Consigne A:
Relevez tous les médias cités comme sources d'information dans le texte fourni.
Consigne B:
D'après le texte fourni, combien de temps dure la scène filmée par les caméras de vidéosurveillance ?

Texte fourni:
Les faits remontent au 2 février 2017, à Aulnay-sous-Bois (Seine-Saint-Denis). La scène, qui selon les informations du Monde dure huit minutes, a été captée par des caméras de vidéosurveillance de la ville. Quatre policiers en uniforme – dont l’un a été mis hors de cause lors de l’enquête – s’approchent d’un groupe de jeunes installés au pied d’un immeuble, à proximité d’un point de deal, dans le quartier de la Rose-des-Vents. L’un d’eux hausse le ton, ne souhaitant pas se laisser fouiller par les policiers.

Selon franceinfo, un deuxième homme, Théodore Luhaka, âgé de 22 ans, que tout le monde appelle Théo, s’interpose. Les images, qui seront révélées en partie par Europe 1 en janvier 2018, montrent une “empoignade” entre le groupe de jeunes hommes et les policiers, tandis que “le pantalon de Théodore Luhaka était tombé au niveau du bas des fesses, laissant apparaître son caleçon”. Théo tombe ensuite sur un policier, assène un coup de poing à un des fonctionnaires, et ses collègues tentent de maîtriser le jeune homme en le rouant de coups avec une matraque. Alors que Théo est relevé et bloqué contre un muret par les policiers qui tentent de le menotter, l’agent Marc-Antoine C., qui se trouve derrière Théo, lui porte un coup au niveau des fesses avec sa matraque, et le jeune homme s’effondre.

Transcription des pages
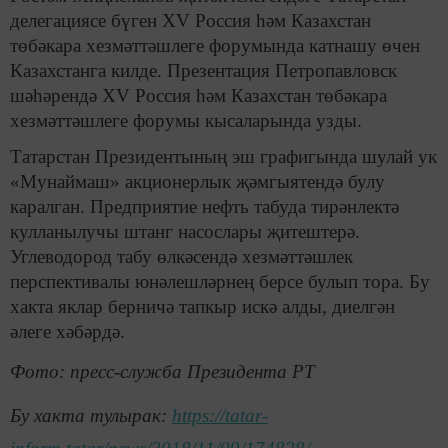
делегациясе бүген XV Россия һәм Казахстан
төбәкара хезмәттәшлеге форумында катнашу өчен
Казахстанга килде. Презентация Петропавловск
шәһәрендә XV Россия һәм Казахстан төбәкара
хезмәттәшлеге форумы кысаларында узды.
Татарстан Президентының эш графигында шулай ук
«Мунаймаш» акционерлык җәмгыятендә булу
каралган. Предприятие нефть табуда тирәнлектә
кулланылучы штанг насослары җитештерә.
Углеводород табу өлкәсендә хезмәттәшлек
перспективалы юнәлешләрнең берсе булып тора. Бу
хакта яклар берничә тапкыр искә алды, диелгән
әлеге хәбәрдә.
Фото: пресс-служба Президента РТ
Бу хакта тулырак:
https://tatar-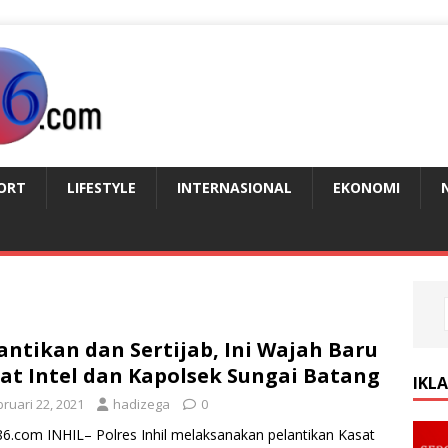
ORT
LIFESTYLE
INTERNASIONAL
EKONOMI
antikan dan Sertijab, Ini Wajah Baru
at Intel dan Kapolsek Sungai Batang
IKL
ruari 22, 2021
hadizega
0
86.com INHIL– Polres Inhil melaksanakan pelantikan Kasat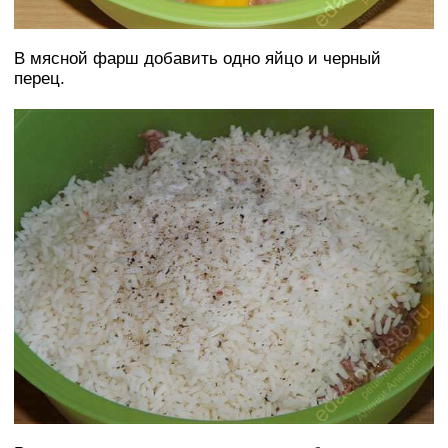
В мясной фарш добавить одно яйцо и черный
перец.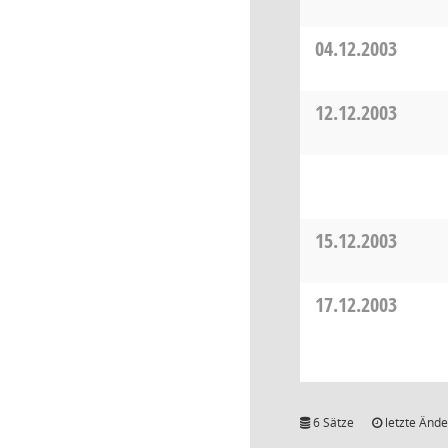
04.12.2003
12.12.2003
15.12.2003
17.12.2003
6 Sätze
letzte Ände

Réponse finale A:
Le Monde, franceinfo, Europe 1

Réponse finale B:
Elle dure huit minutes.